EXERCISE DATA:
=== Section Start ===

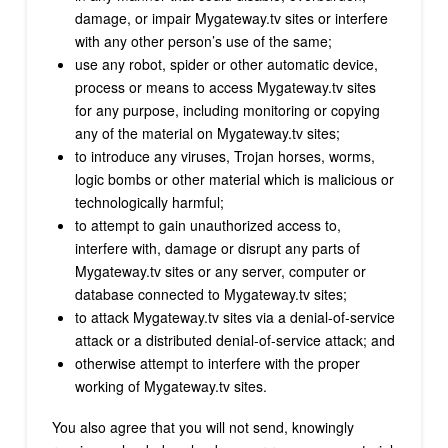
damage, or impair Mygateway.tv sites or interfere
with any other person’s use of the same;
use any robot, spider or other automatic device,
process or means to access Mygateway.tv sites
for any purpose, including monitoring or copying
any of the material on Mygateway.tv sites;
to introduce any viruses, Trojan horses, worms,
logic bombs or other material which is malicious or
technologically harmful;
to attempt to gain unauthorized access to,
interfere with, damage or disrupt any parts of
Mygateway.tv sites or any server, computer or
database connected to Mygateway.tv sites;
to attack Mygateway.tv sites via a denial-of-service
attack or a distributed denial-of-service attack; and
otherwise attempt to interfere with the proper
working of Mygateway.tv sites.
You also agree that you will not send, knowingly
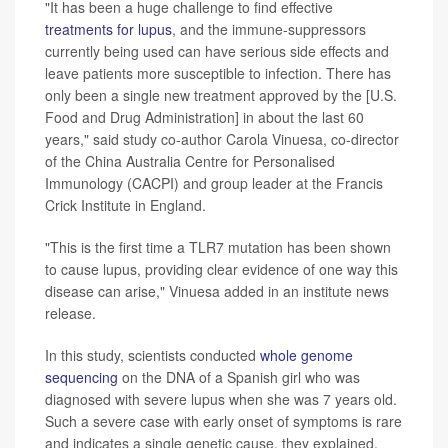
"It has been a huge challenge to find effective
treatments for lupus
, and the immune-suppressors
currently being used can have serious side effects and
leave patients more susceptible to infection. There has
only been a single new treatment approved by the [U.S.
Food and Drug Administration] in about the last 60
years," said study co-author Carola Vinuesa, co-director
of the China Australia Centre for Personalised
Immunology (CACPI) and group leader at the Francis
Crick Institute in England.
"This is the first time a TLR7 mutation has been shown
to cause lupus, providing clear evidence of one way this
disease can arise," Vinuesa added in an institute news
release.
In this study, scientists conducted
whole genome
sequencing
on the DNA of a Spanish girl who was
diagnosed with severe lupus when she was 7 years old.
Such a severe case with early onset of symptoms is rare
and indicates a single genetic cause, they explained.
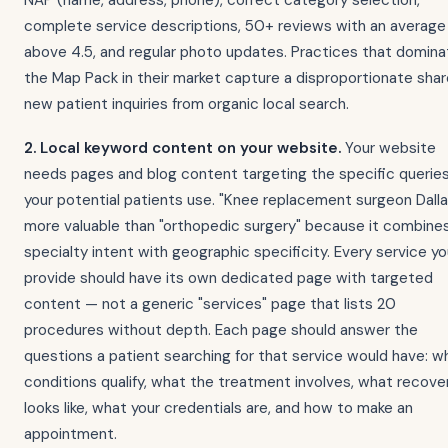
NAP (name, address, phone), correct category selection,
complete service descriptions, 50+ reviews with an average
above 4.5, and regular photo updates. Practices that domina
the Map Pack in their market capture a disproportionate shar
new patient inquiries from organic local search.
2. Local keyword content on your website.
Your website
needs pages and blog content targeting the specific querie
your potential patients use. "Knee replacement surgeon Dalla
more valuable than "orthopedic surgery" because it combine
specialty intent with geographic specificity. Every service y
provide should have its own dedicated page with targeted
content — not a generic "services" page that lists 20
procedures without depth. Each page should answer the
questions a patient searching for that service would have: w
conditions qualify, what the treatment involves, what recove
looks like, what your credentials are, and how to make an
appointment.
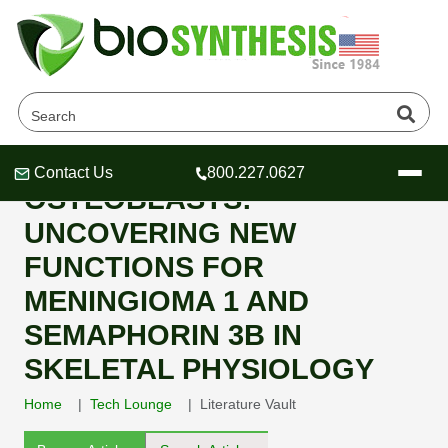
1,25-DIHYDROXYVITAMIN D3-
INDUCED GENES IN
Contact Us
800.227.0627
Header
Header
Header
OSTEOBLASTS:
UNCOVERING NEW
FUNCTIONS FOR
MENINGIOMA 1 AND
Company
SEMAPHORIN 3B IN
Oligonucleotide Services
Educational Resources
SKELETAL PHYSIOLOGY
OligoTech at BSI
Peptides Services
Home
Tech Lounge
Literature Vault
About Us
Online Quotes & Order
Educational Resources
Speciality Oligonucleotide Synthesis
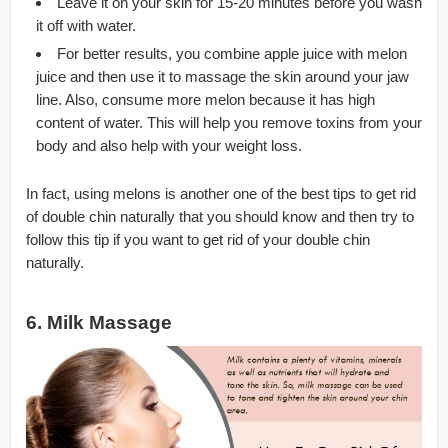
Leave it on your skin for 15-20 minutes before you wash
it off with water.
For better results, you combine apple juice with melon
juice and then use it to massage the skin around your jaw
line. Also, consume more melon because it has high
content of water. This will help you remove toxins from your
body and also help with your weight loss.
In fact, using melons is another one of the best tips to get rid
of double chin naturally that you should know and then try to
follow this tip if you want to get rid of your double chin
naturally.
6. Milk Massage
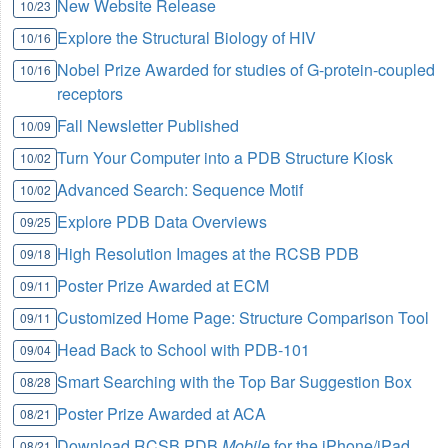
New Website Release
10/23
Explore the Structural Biology of HIV
10/16
Nobel Prize Awarded for studies of G-protein-coupled
10/16
receptors
Fall Newsletter Published
10/09
Turn Your Computer into a PDB Structure Kiosk
10/02
Advanced Search: Sequence Motif
10/02
Explore PDB Data Overviews
09/25
High Resolution Images at the RCSB PDB
09/18
Poster Prize Awarded at ECM
09/11
Customized Home Page: Structure Comparison Tool
09/11
Head Back to School with PDB-101
09/04
Smart Searching with the Top Bar Suggestion Box
08/28
Poster Prize Awarded at ACA
08/21
Download RCSB PDB
Mobile
for the iPhone/iPad
08/21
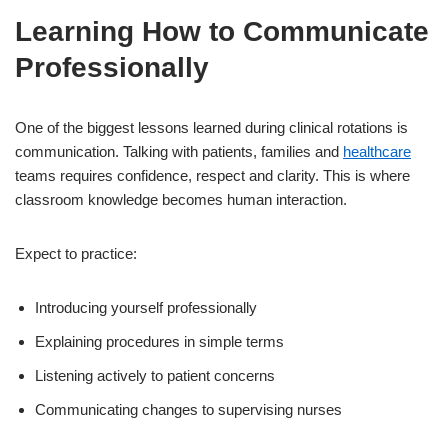
Learning How to Communicate
Professionally
One of the biggest lessons learned during clinical rotations is
communication. Talking with patients, families and
healthcare
teams requires confidence, respect and clarity. This is where
classroom knowledge becomes human interaction.
Expect to practice:
Introducing yourself professionally
Explaining procedures in simple terms
Listening actively to patient concerns
Communicating changes to supervising nurses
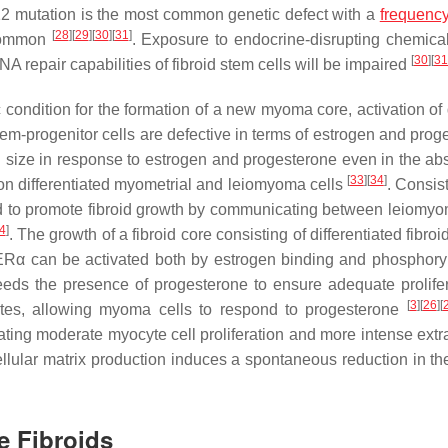
2 mutation is the most common genetic defect with a
frequenc
[
28
]
[
29
]
[
30
]
[
31
]
 common
. Exposure to endocrine-disrupting chemical
[
30
]
[
31
A repair capabilities of fibroid stem cells will be impaired
ic condition for the formation of a new myoma core, activation of 
 stem-progenitor cells are defective in terms of estrogen and pro
n size in response to estrogen and progesterone even in the ab
[
33
]
[
34
]
 on differentiated myometrial and leiomyoma cells
. Consis
ed to promote fibroid growth by communicating between leiomy
4
]
. The growth of a fibroid core consisting of differentiated fibroid
ERα can be activated both by estrogen binding and phosphory
eds the presence of progesterone to ensure adequate prolifer
[
3
]
[
26
]
[
ytes, allowing myoma cells to respond to progesterone
ting moderate myocyte cell proliferation and more intense extra
llular matrix production induces a spontaneous reduction in the
e Fibroids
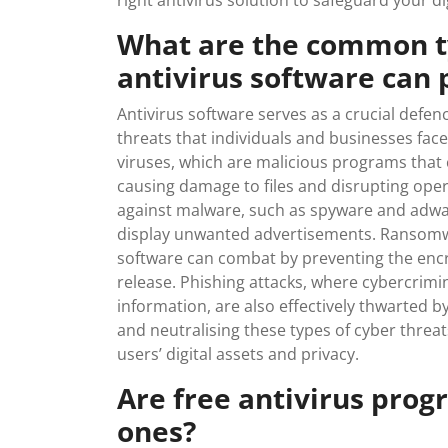
right antivirus solution to safeguard your dig
What are the common ty
antivirus software can 
Antivirus software serves as a crucial def
threats that individuals and businesses face
viruses, which are malicious programs that
causing damage to files and disrupting opera
against malware, such as spyware and adwar
display unwanted advertisements. Ransomwar
software can combat by preventing the encr
release. Phishing attacks, where cybercrimi
information, are also effectively thwarted by
and neutralising these types of cyber threats
users’ digital assets and privacy.
Are free antivirus prog
ones?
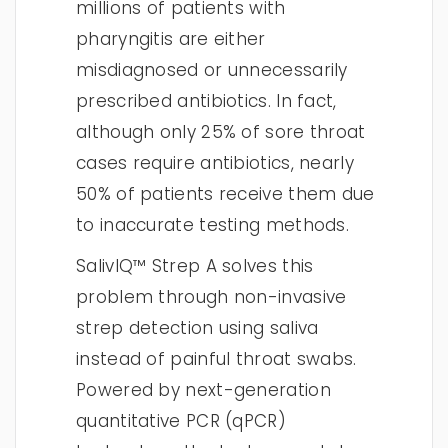
millions of patients with
pharyngitis are either
misdiagnosed or unnecessarily
prescribed antibiotics. In fact,
although only 25% of sore throat
cases require antibiotics, nearly
50% of patients receive them due
to inaccurate testing methods.
SalivIQ™ Strep A solves this
problem through non-invasive
strep detection using saliva
instead of painful throat swabs.
Powered by next-generation
quantitative PCR (qPCR)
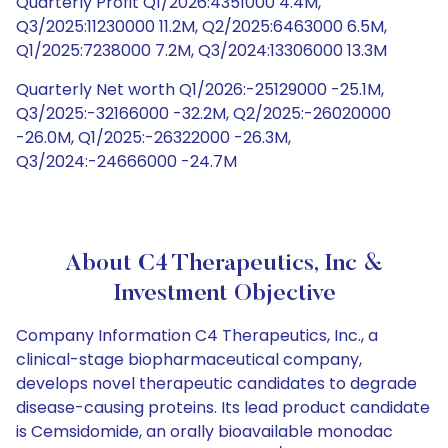
Quarterly Profit Q1/2026:4351000 4.4M,
Q3/2025:11230000 11.2M, Q2/2025:6463000 6.5M,
Q1/2025:7238000 7.2M, Q3/2024:13306000 13.3M
Quarterly Net worth Q1/2026:-25129000 -25.1M,
Q3/2025:-32166000 -32.2M, Q2/2025:-26020000
-26.0M, Q1/2025:-26322000 -26.3M,
Q3/2024:-24666000 -24.7M
About C4 Therapeutics, Inc &
Investment Objective
Company Information C4 Therapeutics, Inc., a
clinical-stage biopharmaceutical company,
develops novel therapeutic candidates to degrade
disease-causing proteins. Its lead product candidate
is Cemsidomide, an orally bioavailable monodac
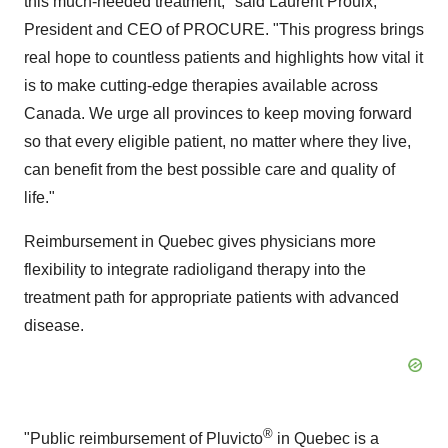
this much-needed treatment," said
Laurent Proulx
,
President and CEO of PROCURE. "This progress brings
real hope to countless patients and highlights how vital it
is to make cutting-edge therapies available across
Canada
. We urge all provinces to keep moving forward
so that every eligible patient, no matter where they live,
can benefit from the best possible care and quality of
life."
Reimbursement in
Quebec
gives physicians more
flexibility to integrate radioligand therapy into the
treatment path for appropriate patients with advanced
disease.
®
"Public reimbursement of Pluvicto
in
Quebec
is a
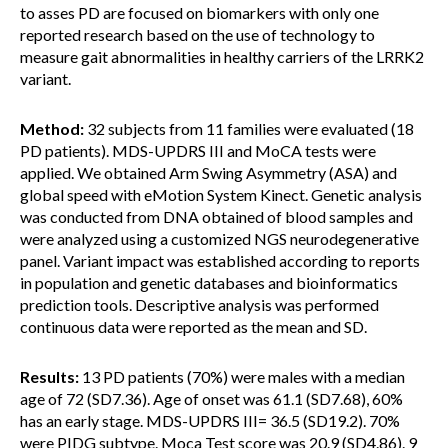
to asses PD are focused on biomarkers with only one
reported research based on the use of technology to
measure gait abnormalities in healthy carriers of the LRRK2
variant.
Method:
32 subjects from 11 families were evaluated (18
PD patients). MDS-UPDRS III and MoCA tests were
applied. We obtained Arm Swing Asymmetry (ASA) and
global speed with eMotion System Kinect. Genetic analysis
was conducted from DNA obtained of blood samples and
were analyzed using a customized NGS neurodegenerative
panel. Variant impact was established according to reports
in population and genetic databases and bioinformatics
prediction tools. Descriptive analysis was performed
continuous data were reported as the mean and SD.
Results:
13 PD patients (70%) were males with a median
age of 72 (SD7.36). Age of onset was 61.1 (SD7.68), 60%
has an early stage. MDS-UPDRS III= 36.5 (SD19.2). 70%
were PIDG subtype. Moca Test score was 20.9 (SD4.86). 9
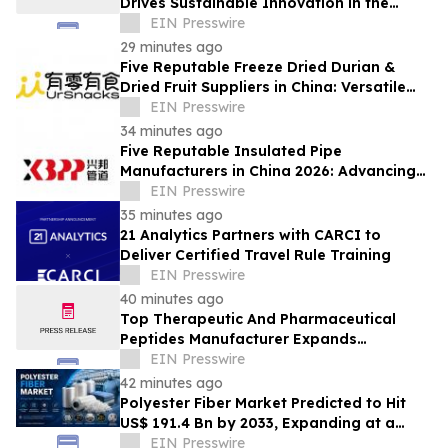
Drives Sustainable Innovation in the
Global Fiber Industry
EIN Presswire
29 minutes ago
Five Reputable Freeze Dried Durian &
Dried Fruit Suppliers in China: Versatile
Durian Inclusions for Food Applications
EIN Presswire
34 minutes ago
Five Reputable Insulated Pipe
Manufacturers in China 2026: Advancing
Thermal Insulation Solutions
EIN Presswire
35 minutes ago
21 Analytics Partners with CARCI to
Deliver Certified Travel Rule Training
EIN Presswire
40 minutes ago
Top Therapeutic And Pharmaceutical
Peptides Manufacturer Expands
Innovation in Global Peptide Solutions
EIN Presswire
42 minutes ago
Polyester Fiber Market Predicted to Hit
US$ 191.4 Bn by 2033, Expanding at a
4.5% CAGR Driven by Strong Textile
EIN Presswire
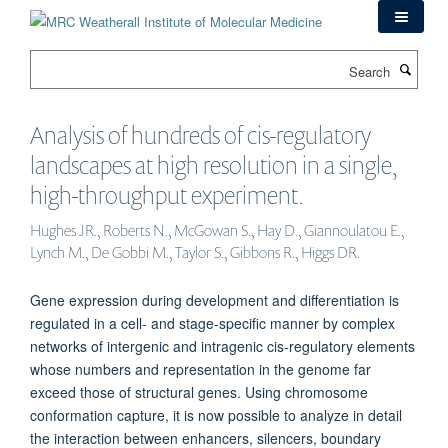
Skip
to
main
Search
content
Analysis of hundreds of cis-regulatory
landscapes at high resolution in a single,
high-throughput experiment.
Hughes JR., Roberts N., McGowan S., Hay D., Giannoulatou E.,
Lynch M., De Gobbi M., Taylor S., Gibbons R., Higgs DR.
Gene expression during development and differentiation is
regulated in a cell- and stage-specific manner by complex
networks of intergenic and intragenic cis-regulatory elements
whose numbers and representation in the genome far
exceed those of structural genes. Using chromosome
conformation capture, it is now possible to analyze in detail
the interaction between enhancers, silencers, boundary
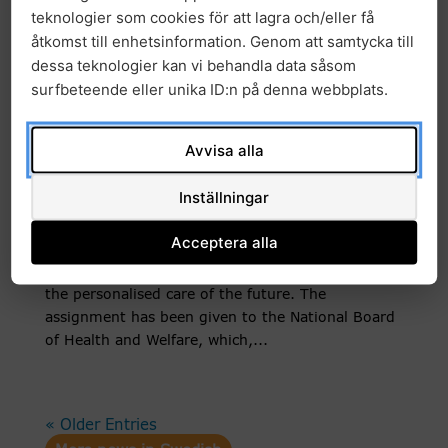
national gene panel, more patients...
teknologier som cookies för att lagra och/eller få
åtkomst till enhetsinformation. Genom att samtycka till
dessa teknologier kan vi behandla data såsom
Government Proposes New
surfbeteende eller unika ID:n på denna webbplats.
National Coordination
Structure for Precision Health
Avvisa alla
News
27 November, 2025
|
Inställningar
The government has decided on a national
Acceptera alla
coordination structure for precision health, with
the goal that all patients will have equal access to
the personalised care of the future. The
assignment has been given to the National Board
of Health and Welfare, which,...
« Older Entries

=== Section End ===

INSTRUCTIONS FOR THE TASK:
When you reach the line containing "in population and" in the entries above, begin restating word for word, and stop once the line containing "21 Analytics Partners with CARCI to" has been given. Omit the pictures.

WRITTEN ANSWER:
in population and genetic databases and bioinformatics
prediction tools. Descriptive analysis was performed
continuous data were reported as the mean and SD.
Results:
13 PD patients (70%) were males with a median
age of 72 (SD7.36). Age of onset was 61.1 (SD7.68), 60%
has an early stage. MDS-UPDRS III= 36.5 (SD19.2). 70%
were PIDG subtype. Moca Test score was 20.9 (SD4.86). 9
Drives Sustainable Innovation in the
Global Fiber Industry
EIN Presswire
29 minutes ago
Five Reputable Freeze Dried Durian &
Dried Fruit Suppliers in China: Versatile
Durian Inclusions for Food Applications
EIN Presswire
34 minutes ago
Five Reputable Insulated Pipe
Manufacturers in China 2026: Advancing
Thermal Insulation Solutions
EIN Presswire
35 minutes ago
21 Analytics Partners with CARCI to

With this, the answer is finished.